## BEGIN DATA RECORDS
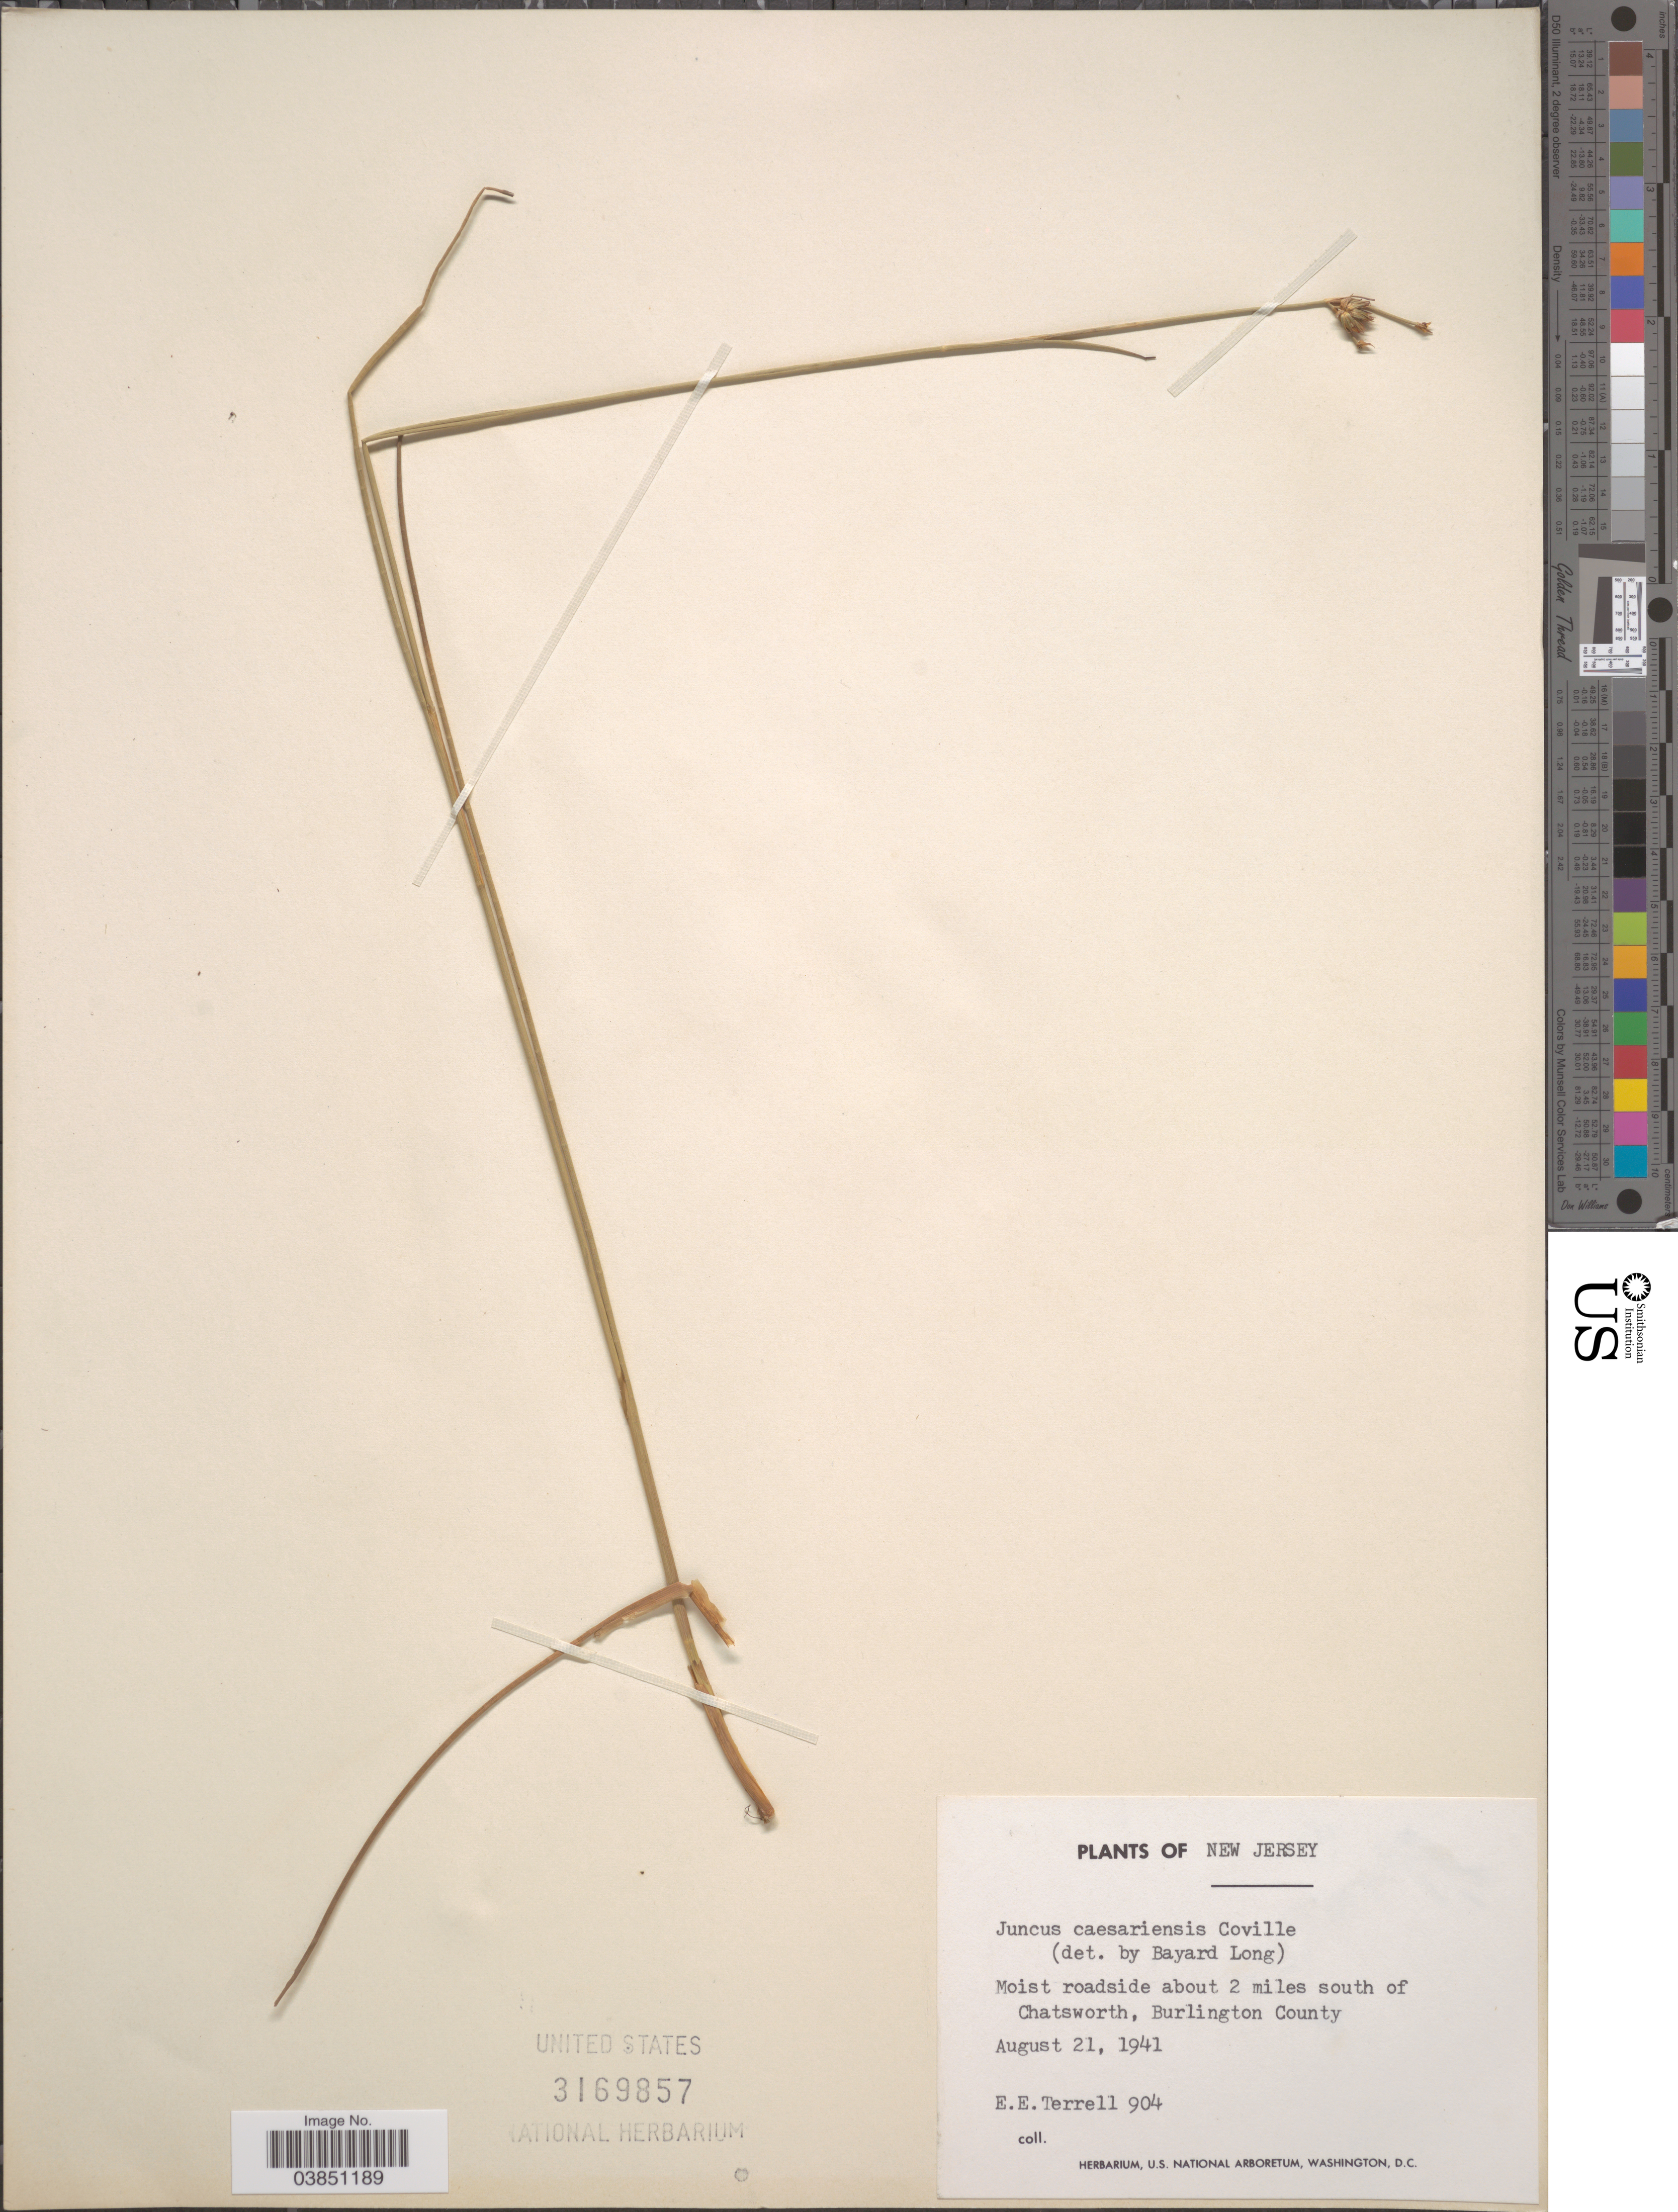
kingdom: Plantae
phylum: Tracheophyta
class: Liliopsida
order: Poales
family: Juncaceae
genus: Juncus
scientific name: Juncus caesariensis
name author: Coville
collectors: E. E. Terrell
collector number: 904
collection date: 1941-08-21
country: United States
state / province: New Jersey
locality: About 2 miles south of Chatsworth, Burlington County.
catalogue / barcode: US 3169857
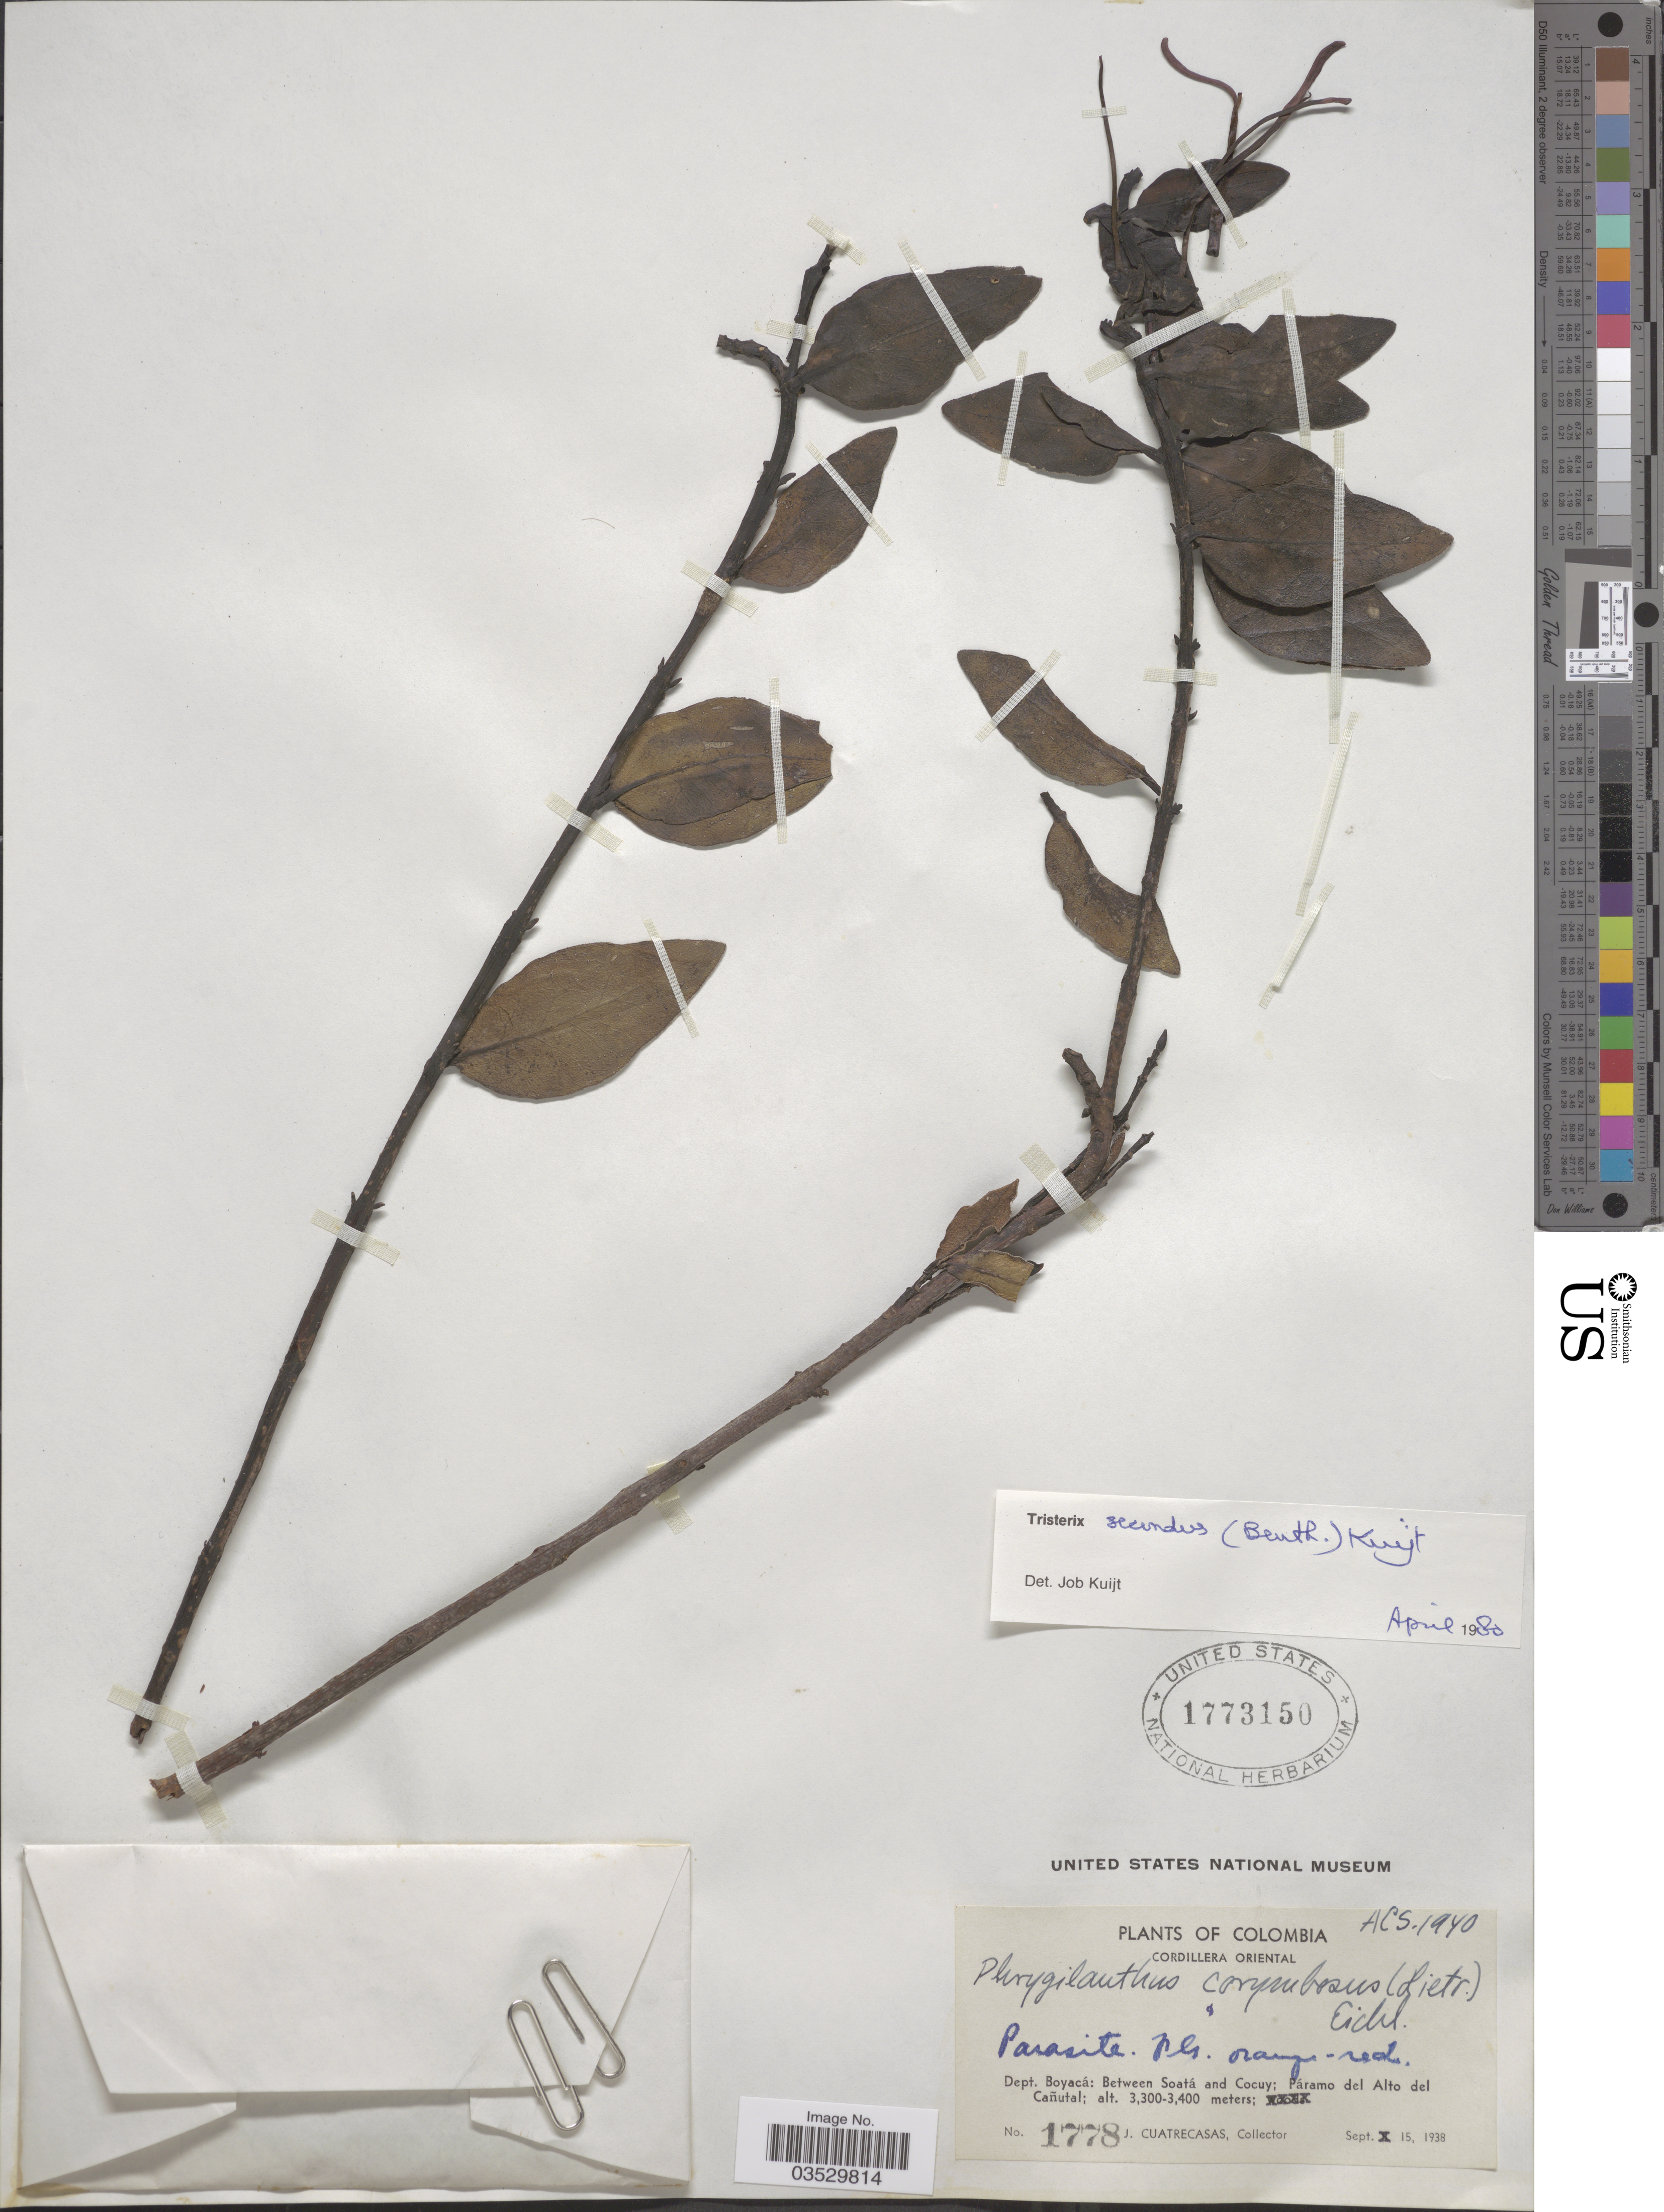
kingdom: Plantae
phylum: Tracheophyta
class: Magnoliopsida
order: Santalales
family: Loranthaceae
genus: Tristerix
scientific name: Tristerix secundus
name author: (Benth.) Kuijt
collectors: J. Cuatrecasas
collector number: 1778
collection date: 1938-09-15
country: Colombia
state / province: Boyacá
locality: Cordillera Oriental. Dept. Boyacá: Between Soatá and Cocuy; Páramo del Alto del Cañuta.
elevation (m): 3300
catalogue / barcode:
## END DATA RECORDS
DIRECTIONS: Copy every line of the entries above unchanged, leaving out the pictures.

SOLUTION FOR THIS EXERCISE:
kingdom: Plantae
phylum: Tracheophyta
class: Liliopsida
order: Poales
family: Juncaceae
genus: Juncus
scientific name: Juncus caesariensis
name author: Coville
collectors: E. E. Terrell
collector number: 904
collection date: 1941-08-21
country: United States
state / province: New Jersey
locality: About 2 miles south of Chatsworth, Burlington County.
catalogue / barcode: US 3169857
kingdom: Plantae
phylum: Tracheophyta
class: Magnoliopsida
order: Santalales
family: Loranthaceae
genus: Tristerix
scientific name: Tristerix secundus
name author: (Benth.) Kuijt
collectors: J. Cuatrecasas
collector number: 1778
collection date: 1938-09-15
country: Colombia
state / province: Boyacá
locality: Cordillera Oriental. Dept. Boyacá: Between Soatá and Cocuy; Páramo del Alto del Cañuta.
elevation (m): 3300
catalogue / barcode:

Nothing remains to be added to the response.